Since the coronavirus crisis struck, the company’s balance sheet has been supported by a €1.8bn bridging loan from Germany’s state-owned development bank.
But TUI said the loan must be paid back by the middle of 2022, increasing the need to reduce costs so that it can offload debt.
Joussen told journalists on Wednesday that, in spite of 70% cost reductions, TUI was still burning through cash at a rate of €250m a month.
Travel industry firms are confronting an unprecedented crisis in coronavirus, and analysts have warned that many more may collapse under the weight of the collapse in demand from travellers.
TUI said it would engage in widespread restructuring, noting that it could defer aircraft orders and offload non-profitable business arms.
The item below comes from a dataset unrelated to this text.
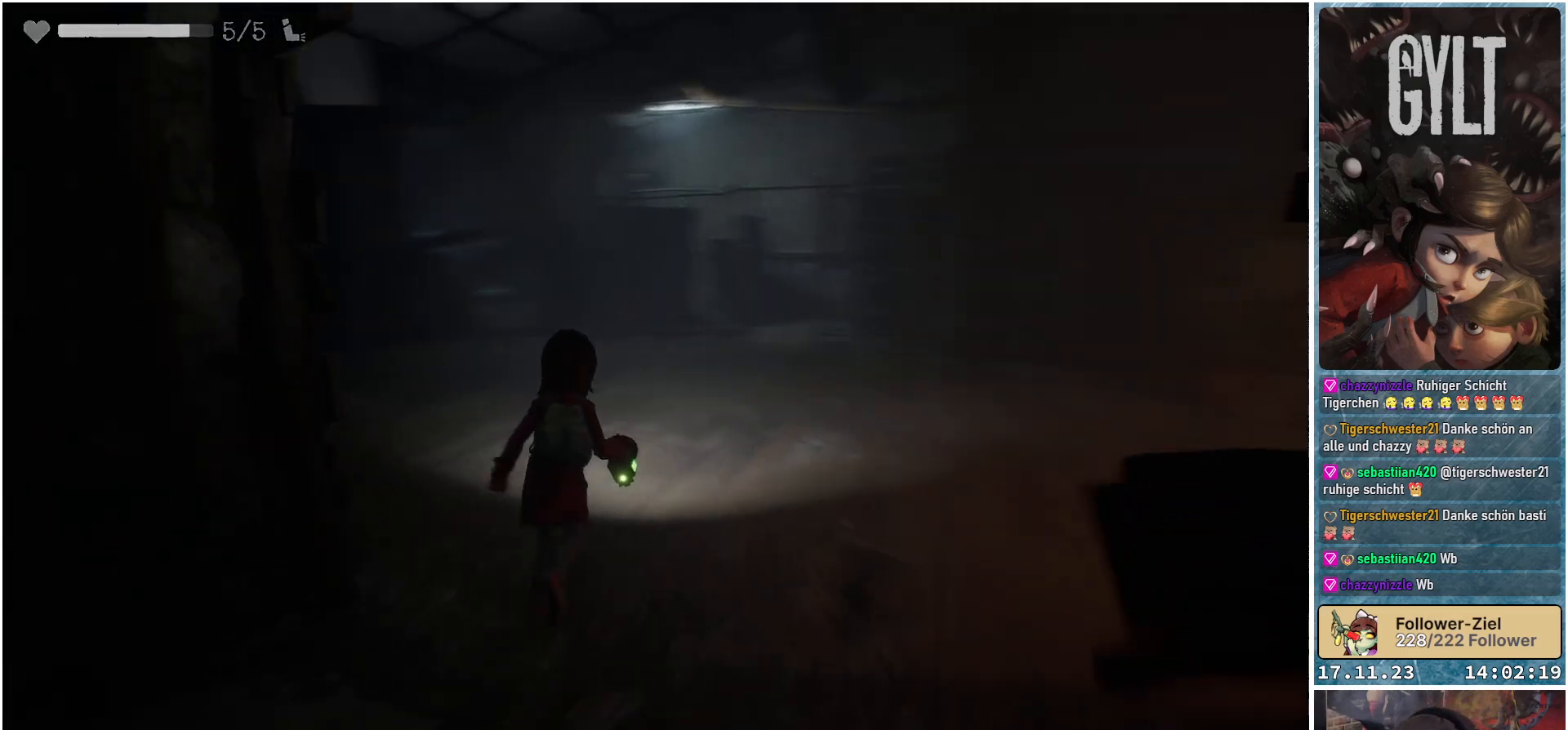
{"buttons": [], "left_stick": "up-right", "right_stick": "center", "events": [[83, "left_stick", "up-right"], [150, "right_stick", "center"]]}
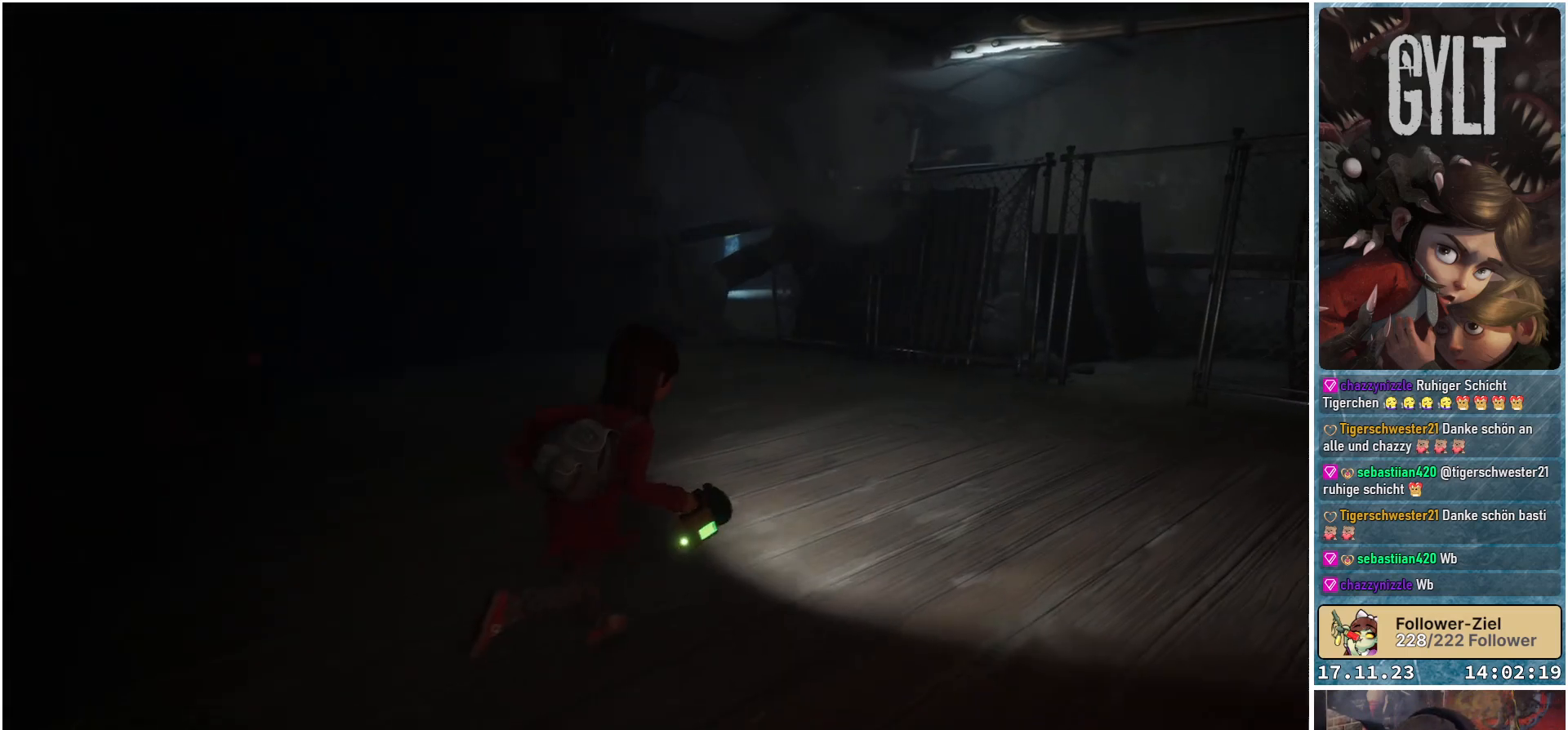
{"buttons": [], "left_stick": "up", "right_stick": "right", "events": [[233, "right_stick", "right"], [433, "left_stick", "up"]]}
The German-headquartered firm, which is also the UK’s largest travel operator, nonetheless said that it stood ready to resume providing holidays, noting that it will implement social distancing and cleaning measures.
It will be targeting local holiday packagers for customers, it said. “The demand for holidays is still very high. People want to travel,” said Joussen.
In recent days, Willie Walsh, the chief executive of British Airways owner IAG (IAG.L), said that it could be 2023 before things returned to normal for the airline industry.
“There are some people predicting that it won’t be until 2026, so this will be something that we will continue to assess as we monitor the global demand,” he said.